◆ **Data**
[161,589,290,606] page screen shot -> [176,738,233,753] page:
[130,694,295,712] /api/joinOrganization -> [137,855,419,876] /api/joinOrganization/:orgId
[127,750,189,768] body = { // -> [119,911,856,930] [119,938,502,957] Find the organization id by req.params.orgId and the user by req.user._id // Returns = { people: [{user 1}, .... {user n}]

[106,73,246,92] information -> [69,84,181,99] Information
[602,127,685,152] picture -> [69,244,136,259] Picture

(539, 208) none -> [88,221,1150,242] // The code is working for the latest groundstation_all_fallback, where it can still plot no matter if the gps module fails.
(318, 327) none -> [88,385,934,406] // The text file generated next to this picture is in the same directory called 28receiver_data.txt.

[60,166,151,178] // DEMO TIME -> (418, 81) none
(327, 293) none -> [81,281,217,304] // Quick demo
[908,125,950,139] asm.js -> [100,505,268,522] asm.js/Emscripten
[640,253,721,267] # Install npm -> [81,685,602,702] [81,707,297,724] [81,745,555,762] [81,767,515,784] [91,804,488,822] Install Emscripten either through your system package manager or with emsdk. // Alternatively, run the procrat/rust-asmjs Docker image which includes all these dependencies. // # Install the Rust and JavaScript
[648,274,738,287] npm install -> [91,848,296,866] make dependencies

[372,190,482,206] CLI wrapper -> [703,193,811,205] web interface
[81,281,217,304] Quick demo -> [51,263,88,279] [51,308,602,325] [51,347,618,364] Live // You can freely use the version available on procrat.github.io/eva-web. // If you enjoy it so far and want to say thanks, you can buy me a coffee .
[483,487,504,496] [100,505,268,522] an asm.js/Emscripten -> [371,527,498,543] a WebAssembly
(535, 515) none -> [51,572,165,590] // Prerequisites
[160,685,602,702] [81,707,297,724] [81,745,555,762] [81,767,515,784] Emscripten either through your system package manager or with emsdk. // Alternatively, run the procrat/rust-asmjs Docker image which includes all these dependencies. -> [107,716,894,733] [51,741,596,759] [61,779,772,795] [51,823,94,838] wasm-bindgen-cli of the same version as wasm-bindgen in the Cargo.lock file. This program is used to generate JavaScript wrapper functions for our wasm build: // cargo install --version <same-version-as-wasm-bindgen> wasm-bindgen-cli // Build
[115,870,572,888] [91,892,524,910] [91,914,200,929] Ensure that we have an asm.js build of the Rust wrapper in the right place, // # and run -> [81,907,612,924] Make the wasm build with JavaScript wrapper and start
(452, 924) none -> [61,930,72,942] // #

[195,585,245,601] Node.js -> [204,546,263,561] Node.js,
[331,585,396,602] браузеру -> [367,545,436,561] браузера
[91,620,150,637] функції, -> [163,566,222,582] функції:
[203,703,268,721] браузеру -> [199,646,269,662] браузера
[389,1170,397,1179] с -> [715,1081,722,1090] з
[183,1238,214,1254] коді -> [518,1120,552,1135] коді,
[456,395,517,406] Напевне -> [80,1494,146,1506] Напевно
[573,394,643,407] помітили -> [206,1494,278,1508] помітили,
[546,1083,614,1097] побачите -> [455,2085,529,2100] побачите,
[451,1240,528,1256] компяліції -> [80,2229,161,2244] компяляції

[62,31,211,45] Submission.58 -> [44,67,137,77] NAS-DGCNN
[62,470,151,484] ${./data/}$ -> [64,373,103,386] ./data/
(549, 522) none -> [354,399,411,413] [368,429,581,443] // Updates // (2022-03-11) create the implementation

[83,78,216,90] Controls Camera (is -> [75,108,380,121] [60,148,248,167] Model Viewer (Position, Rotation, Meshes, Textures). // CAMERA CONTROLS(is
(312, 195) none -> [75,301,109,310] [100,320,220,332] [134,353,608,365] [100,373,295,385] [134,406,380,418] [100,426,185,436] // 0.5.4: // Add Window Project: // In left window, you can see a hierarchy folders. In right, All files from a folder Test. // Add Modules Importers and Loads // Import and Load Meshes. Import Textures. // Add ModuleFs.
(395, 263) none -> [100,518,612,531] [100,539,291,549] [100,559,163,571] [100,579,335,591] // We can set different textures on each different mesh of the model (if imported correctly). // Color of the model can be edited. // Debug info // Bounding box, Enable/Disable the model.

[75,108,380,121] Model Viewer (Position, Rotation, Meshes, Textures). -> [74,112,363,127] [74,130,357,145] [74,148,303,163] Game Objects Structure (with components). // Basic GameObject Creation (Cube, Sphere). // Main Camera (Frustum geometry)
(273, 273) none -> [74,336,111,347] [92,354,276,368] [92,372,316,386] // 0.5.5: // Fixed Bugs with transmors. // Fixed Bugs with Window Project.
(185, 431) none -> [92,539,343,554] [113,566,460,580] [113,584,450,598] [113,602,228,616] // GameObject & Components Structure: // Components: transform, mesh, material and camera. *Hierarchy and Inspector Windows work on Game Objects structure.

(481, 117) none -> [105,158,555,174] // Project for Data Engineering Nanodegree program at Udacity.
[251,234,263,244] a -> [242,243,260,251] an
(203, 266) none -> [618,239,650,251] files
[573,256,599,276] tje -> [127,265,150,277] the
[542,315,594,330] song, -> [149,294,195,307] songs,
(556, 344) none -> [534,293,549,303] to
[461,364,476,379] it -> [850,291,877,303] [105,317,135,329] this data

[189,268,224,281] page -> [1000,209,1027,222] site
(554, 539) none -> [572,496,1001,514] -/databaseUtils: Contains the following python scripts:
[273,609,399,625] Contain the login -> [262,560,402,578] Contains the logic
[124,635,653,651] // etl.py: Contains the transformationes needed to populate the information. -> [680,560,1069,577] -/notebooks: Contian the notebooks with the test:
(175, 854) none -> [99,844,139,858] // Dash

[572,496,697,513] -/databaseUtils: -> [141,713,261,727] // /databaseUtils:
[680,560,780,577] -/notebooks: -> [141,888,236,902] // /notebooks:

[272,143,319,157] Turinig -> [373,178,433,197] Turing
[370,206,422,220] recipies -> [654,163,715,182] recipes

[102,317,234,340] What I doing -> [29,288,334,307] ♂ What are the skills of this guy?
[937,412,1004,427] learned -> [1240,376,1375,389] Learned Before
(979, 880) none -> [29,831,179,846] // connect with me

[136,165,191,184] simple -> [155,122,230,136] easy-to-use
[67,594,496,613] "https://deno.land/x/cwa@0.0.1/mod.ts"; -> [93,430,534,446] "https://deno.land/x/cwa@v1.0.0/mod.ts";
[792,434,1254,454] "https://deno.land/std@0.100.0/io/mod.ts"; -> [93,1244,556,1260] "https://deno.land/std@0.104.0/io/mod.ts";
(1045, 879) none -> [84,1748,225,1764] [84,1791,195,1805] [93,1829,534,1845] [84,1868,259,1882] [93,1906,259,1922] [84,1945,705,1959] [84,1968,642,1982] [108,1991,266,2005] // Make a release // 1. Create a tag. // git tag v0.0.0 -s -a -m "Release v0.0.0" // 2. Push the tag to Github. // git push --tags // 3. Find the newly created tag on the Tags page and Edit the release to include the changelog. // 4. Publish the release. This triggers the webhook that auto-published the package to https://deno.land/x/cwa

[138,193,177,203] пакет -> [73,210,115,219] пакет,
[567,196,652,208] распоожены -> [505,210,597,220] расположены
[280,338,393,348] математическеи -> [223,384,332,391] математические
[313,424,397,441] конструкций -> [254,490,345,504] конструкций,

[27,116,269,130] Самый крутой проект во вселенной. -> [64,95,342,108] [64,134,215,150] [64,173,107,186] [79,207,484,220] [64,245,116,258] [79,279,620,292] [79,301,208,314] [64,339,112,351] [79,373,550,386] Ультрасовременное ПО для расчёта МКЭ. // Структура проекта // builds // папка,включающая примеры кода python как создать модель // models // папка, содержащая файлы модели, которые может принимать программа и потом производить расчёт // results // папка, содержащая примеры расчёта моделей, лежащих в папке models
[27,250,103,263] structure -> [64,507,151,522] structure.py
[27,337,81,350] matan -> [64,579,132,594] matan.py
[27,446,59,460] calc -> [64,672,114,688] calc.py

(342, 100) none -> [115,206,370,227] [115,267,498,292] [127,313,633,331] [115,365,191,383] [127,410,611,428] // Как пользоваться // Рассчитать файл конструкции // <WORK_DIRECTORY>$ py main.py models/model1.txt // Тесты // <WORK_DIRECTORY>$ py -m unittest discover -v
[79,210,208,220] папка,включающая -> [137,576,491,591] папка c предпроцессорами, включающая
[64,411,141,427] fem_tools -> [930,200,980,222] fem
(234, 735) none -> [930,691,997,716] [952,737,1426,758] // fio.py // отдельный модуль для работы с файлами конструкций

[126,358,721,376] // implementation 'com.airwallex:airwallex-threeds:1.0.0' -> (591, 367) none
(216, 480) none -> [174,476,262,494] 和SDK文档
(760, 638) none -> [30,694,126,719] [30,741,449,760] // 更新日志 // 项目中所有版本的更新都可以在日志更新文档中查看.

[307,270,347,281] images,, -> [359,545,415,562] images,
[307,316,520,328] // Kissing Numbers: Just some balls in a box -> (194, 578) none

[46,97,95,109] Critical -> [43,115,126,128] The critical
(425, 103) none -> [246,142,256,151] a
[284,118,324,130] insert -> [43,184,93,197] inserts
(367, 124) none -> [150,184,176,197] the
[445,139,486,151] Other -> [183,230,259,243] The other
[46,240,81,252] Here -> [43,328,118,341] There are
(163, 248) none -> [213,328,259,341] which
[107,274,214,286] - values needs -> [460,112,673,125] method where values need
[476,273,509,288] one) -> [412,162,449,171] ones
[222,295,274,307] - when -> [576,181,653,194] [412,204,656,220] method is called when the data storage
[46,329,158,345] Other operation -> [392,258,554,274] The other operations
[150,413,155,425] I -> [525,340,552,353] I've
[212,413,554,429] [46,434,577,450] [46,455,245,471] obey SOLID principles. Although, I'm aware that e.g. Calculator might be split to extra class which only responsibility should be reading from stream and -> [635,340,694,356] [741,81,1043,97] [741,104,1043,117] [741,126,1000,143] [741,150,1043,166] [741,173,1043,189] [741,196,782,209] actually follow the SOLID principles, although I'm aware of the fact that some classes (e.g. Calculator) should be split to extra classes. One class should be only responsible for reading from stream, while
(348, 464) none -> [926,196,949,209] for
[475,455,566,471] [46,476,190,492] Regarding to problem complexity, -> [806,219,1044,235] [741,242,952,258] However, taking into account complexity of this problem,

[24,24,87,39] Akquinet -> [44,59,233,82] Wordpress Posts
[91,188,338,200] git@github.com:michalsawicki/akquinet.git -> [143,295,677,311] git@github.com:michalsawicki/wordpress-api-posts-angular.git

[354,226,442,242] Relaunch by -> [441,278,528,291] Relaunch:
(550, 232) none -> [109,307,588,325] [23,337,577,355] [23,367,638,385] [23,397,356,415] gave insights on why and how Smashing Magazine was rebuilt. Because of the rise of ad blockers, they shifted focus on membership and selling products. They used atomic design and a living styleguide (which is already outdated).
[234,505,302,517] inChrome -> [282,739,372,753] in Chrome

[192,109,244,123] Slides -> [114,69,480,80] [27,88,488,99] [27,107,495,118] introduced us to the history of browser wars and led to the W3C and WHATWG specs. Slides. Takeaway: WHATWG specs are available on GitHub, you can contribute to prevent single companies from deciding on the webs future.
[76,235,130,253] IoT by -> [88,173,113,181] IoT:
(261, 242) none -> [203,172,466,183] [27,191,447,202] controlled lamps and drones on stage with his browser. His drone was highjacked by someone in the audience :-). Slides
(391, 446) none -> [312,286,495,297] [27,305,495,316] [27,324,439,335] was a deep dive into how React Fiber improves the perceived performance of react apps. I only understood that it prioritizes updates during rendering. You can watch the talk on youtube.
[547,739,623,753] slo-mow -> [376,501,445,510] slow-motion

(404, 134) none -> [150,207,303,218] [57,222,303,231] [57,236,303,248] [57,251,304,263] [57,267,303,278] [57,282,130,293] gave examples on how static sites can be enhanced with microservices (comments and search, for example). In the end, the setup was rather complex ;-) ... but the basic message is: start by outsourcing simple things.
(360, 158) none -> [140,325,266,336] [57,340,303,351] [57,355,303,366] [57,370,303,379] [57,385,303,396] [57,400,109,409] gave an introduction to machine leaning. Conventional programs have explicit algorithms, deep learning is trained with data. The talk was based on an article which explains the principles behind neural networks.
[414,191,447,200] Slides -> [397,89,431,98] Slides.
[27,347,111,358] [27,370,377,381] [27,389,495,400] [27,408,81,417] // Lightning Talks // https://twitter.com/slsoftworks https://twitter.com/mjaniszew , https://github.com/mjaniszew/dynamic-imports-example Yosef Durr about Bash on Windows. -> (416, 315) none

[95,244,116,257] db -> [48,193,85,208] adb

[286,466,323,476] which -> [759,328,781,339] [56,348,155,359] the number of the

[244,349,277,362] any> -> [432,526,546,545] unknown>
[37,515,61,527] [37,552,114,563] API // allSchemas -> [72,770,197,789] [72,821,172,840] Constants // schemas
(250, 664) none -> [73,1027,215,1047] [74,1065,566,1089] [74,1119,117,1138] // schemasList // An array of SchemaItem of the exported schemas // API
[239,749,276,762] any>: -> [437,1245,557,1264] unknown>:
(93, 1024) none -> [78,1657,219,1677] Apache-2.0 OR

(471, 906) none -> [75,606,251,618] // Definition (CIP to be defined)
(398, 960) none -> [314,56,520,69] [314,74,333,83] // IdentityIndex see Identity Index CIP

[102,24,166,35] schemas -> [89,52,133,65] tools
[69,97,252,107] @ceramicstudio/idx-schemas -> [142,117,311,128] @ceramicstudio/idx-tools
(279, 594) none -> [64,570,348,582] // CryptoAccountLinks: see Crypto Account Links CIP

◆ **Your assignment**
Transcribe the lines above between the line holding "(452, 924) none -> [61,930,72,942] // #" and the line holding "(395, 263) none", inclusive, exactly as they stand and with nothing added.

◆ **Response below**
(452, 924) none -> [61,930,72,942] // #

[195,585,245,601] Node.js -> [204,546,263,561] Node.js,
[331,585,396,602] браузеру -> [367,545,436,561] браузера
[91,620,150,637] функції, -> [163,566,222,582] функції:
[203,703,268,721] браузеру -> [199,646,269,662] браузера
[389,1170,397,1179] с -> [715,1081,722,1090] з
[183,1238,214,1254] коді -> [518,1120,552,1135] коді,
[456,395,517,406] Напевне -> [80,1494,146,1506] Напевно
[573,394,643,407] помітили -> [206,1494,278,1508] помітили,
[546,1083,614,1097] побачите -> [455,2085,529,2100] побачите,
[451,1240,528,1256] компяліції -> [80,2229,161,2244] компяляції

[62,31,211,45] Submission.58 -> [44,67,137,77] NAS-DGCNN
[62,470,151,484] ${./data/}$ -> [64,373,103,386] ./data/
(549, 522) none -> [354,399,411,413] [368,429,581,443] // Updates // (2022-03-11) create the implementation

[83,78,216,90] Controls Camera (is -> [75,108,380,121] [60,148,248,167] Model Viewer (Position, Rotation, Meshes, Textures). // CAMERA CONTROLS(is
(312, 195) none -> [75,301,109,310] [100,320,220,332] [134,353,608,365] [100,373,295,385] [134,406,380,418] [100,426,185,436] // 0.5.4: // Add Window Project: // In left window, you can see a hierarchy folders. In right, All files from a folder Test. // Add Modules Importers and Loads // Import and Load Meshes. Import Textures. // Add ModuleFs.
(395, 263) none -> [100,518,612,531] [100,539,291,549] [100,559,163,571] [100,579,335,591] // We can set different textures on each different mesh of the model (if imported correctly). // Color of the model can be edited. // Debug info // Bounding box, Enable/Disable the model.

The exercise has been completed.